Vivían en un piso discreto en el centro. Era una vivienda humilde pero suficiente como para albergar a tres personas con comodidad. Hassan era el dueño, ya que era el único con ingresos. Tenía uno de esos locales de “Compro oro” y no le iba del todo mal. De hecho, un observador mínimamente constante descubriría que vendía mucho más oro del que compraba, como si debajo de esa tienda de apenas treinta metros cuadrados hubiera una verdadera mina. Pero nadie se metía con sus negocios ya que Hassan tampoco parecía preocupado por los de los demás, ni por aparentar, ni por destacar. Era solo un inmigrante del sur que subsistía con el negocio del oro y que compartía su humilde piso con dos amigos.
Cheng apenas salía. Tenía ese nosequé que hacía que le cayera mal a todo el mundo. No era nada alarmante, pero sí un problema a la hora de encontrar trabajo. Pasaba casi todo su tiempo meditando y practicando artes marciales, su pasión. Se sentía orgulloso de ser el único experto en un arte según él milenario y del que ya nadie conocía sus secretos.
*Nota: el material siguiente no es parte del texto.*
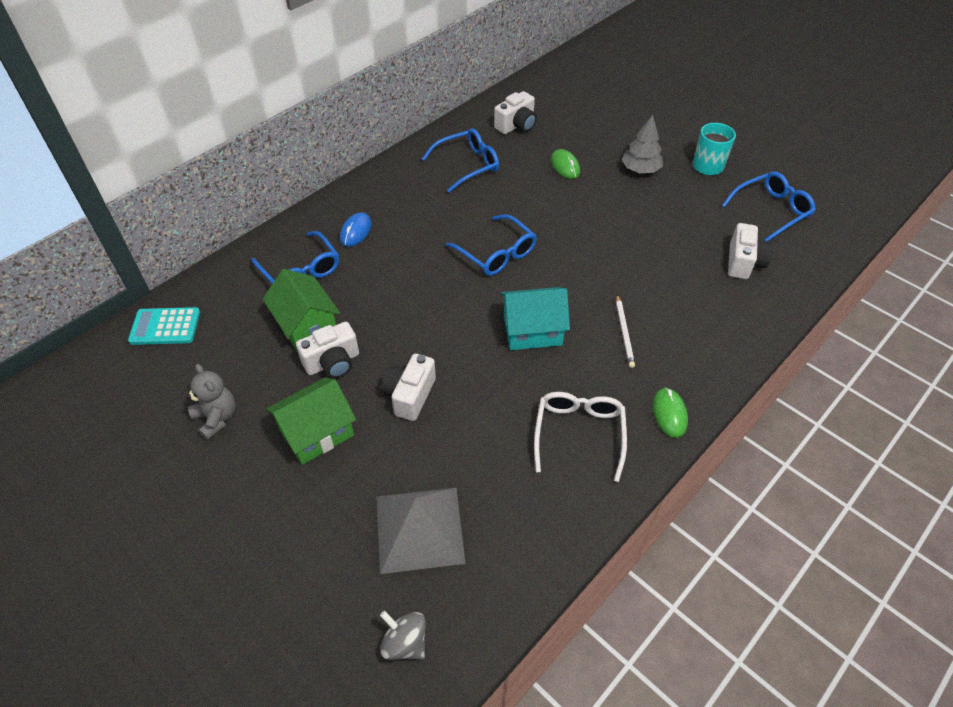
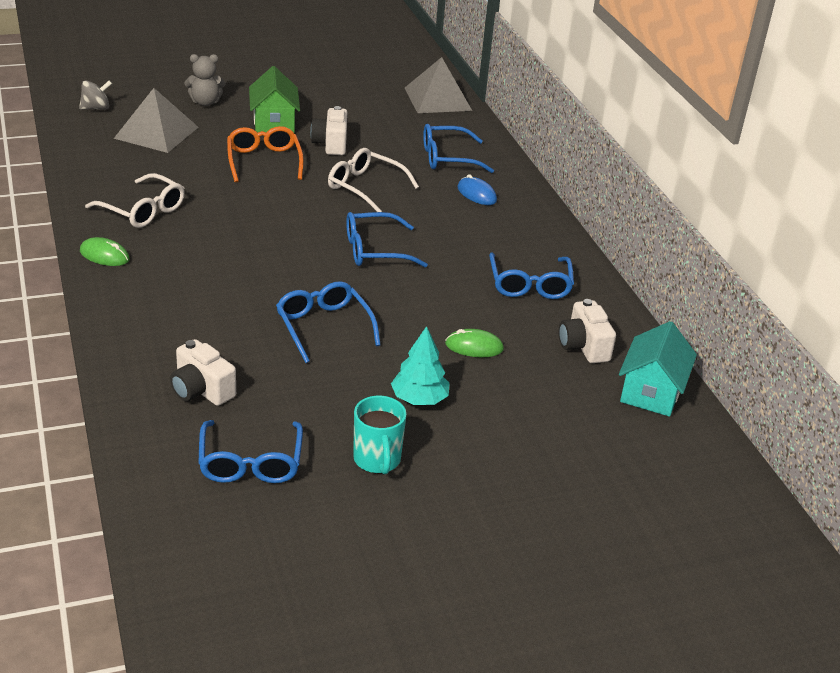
camera: 115 degrees right, 15 degrees down
(165, 327) = (437, 99): turquoise calculator -> grey pyramid
(217, 418) = (328, 97): grey teddy bear -> grey teddy bear (205, 102)
(306, 326) = (380, 144): green house -> none
(400, 301) = (365, 187): none -> white glasses
(410, 395) = (264, 161): white camera -> orange glasses
(532, 331) = (263, 231): turquoise house -> turquoise house (651, 392)
(618, 238) = (324, 327): none -> blue glasses
(624, 332) = (206, 273): white pencil -> none
(640, 170) = (419, 399): grey tree -> turquoise tree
El tercero era Sam, el africano. No era su nombre real, ya que éste lo adoptó durante la etapa en la que estuvo en Estados Unidos trabajando en el cine para adultos. Tuvo una época buena en la que protagonizó algunas películas que se convirtieron en clásicos y le dieron unos cuantiosos ingresos, pero al final las cosas terminaron y decidió mudarse con Hassan y Cheng, a quienes conocía desde hacía mucho, mucho tiempo. Seguía rodando ocasionalmente, pero no era una fuente de ingresos fija, por lo que no podría decirse que trabajara.
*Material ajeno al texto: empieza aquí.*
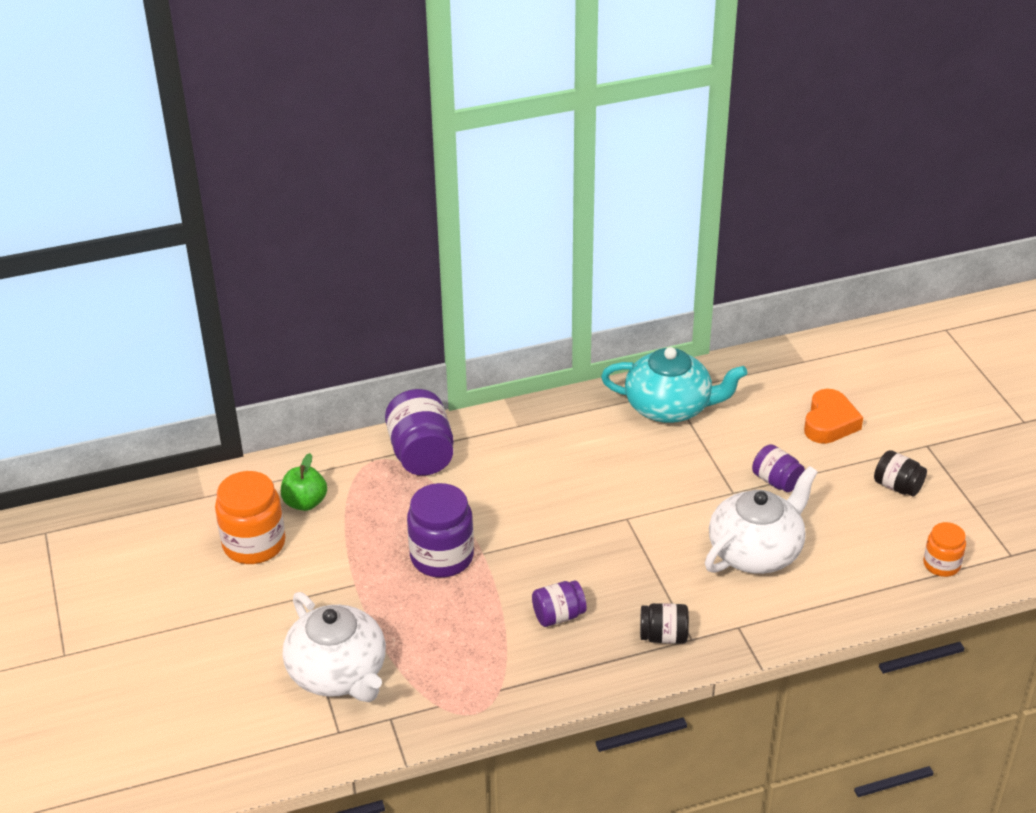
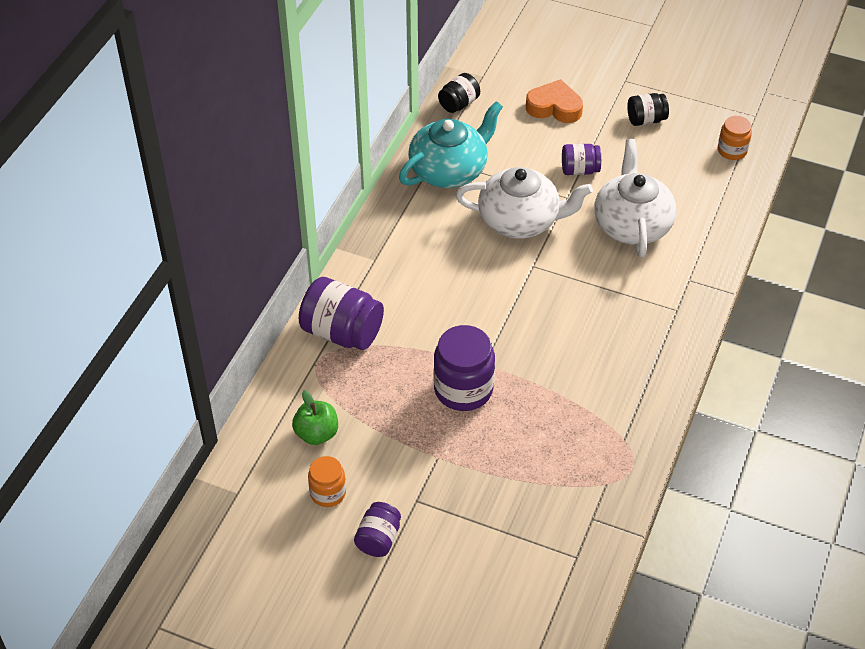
camera: 50 degrees left, 10 degrees up
(254, 544) = (328, 493): orange jar -> orange jar, size x0.58
(338, 673) = (519, 522): white teapot -> white teapot (520, 220)
(558, 615) = (587, 363): purple jar -> purple jar (378, 539)
(663, 636) = (660, 322): black jar -> black jar (459, 104)
(829, 423) = (554, 107): orange heart -> orange heart turned 45 degrees counterclockwise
En estos momentos Hassan y Cheng estaban viendo la tele en el salón mientras Sam se duchaba. El sonido del agua cesó y tras unos segundos se comenzó a oír repiquetear húmedo, como si alguien golpeara a otro alguien con un pez recién sacado del río. Ambos supieron qué era ese sonido. Era el descomunal pene de Sam rebotando en sus piernas al caminar; una visión perturbadora a la que sus dos compañeros no lograban acostumbrarse. La naturalidad con la que Sam lo exhibía, como una tercera pierna en su cuerpo alto, fibrado y de piel tan negra como la noche, creaba una extraña sensación de inferioridad, como si Sam fuera el cénit de la evolución y todos los demás, intentos fallidos de seres humanos. Cheng y Hassan miraron la televisión con mucha más intensidad mientras Sam caminaba desde el baño hasta su habitación, tal como dios le trajo al mundo. No se dijeron nada pero Hassan miró su reloj y se levantó; era hora de abrir la tienda. Cheng le siguió.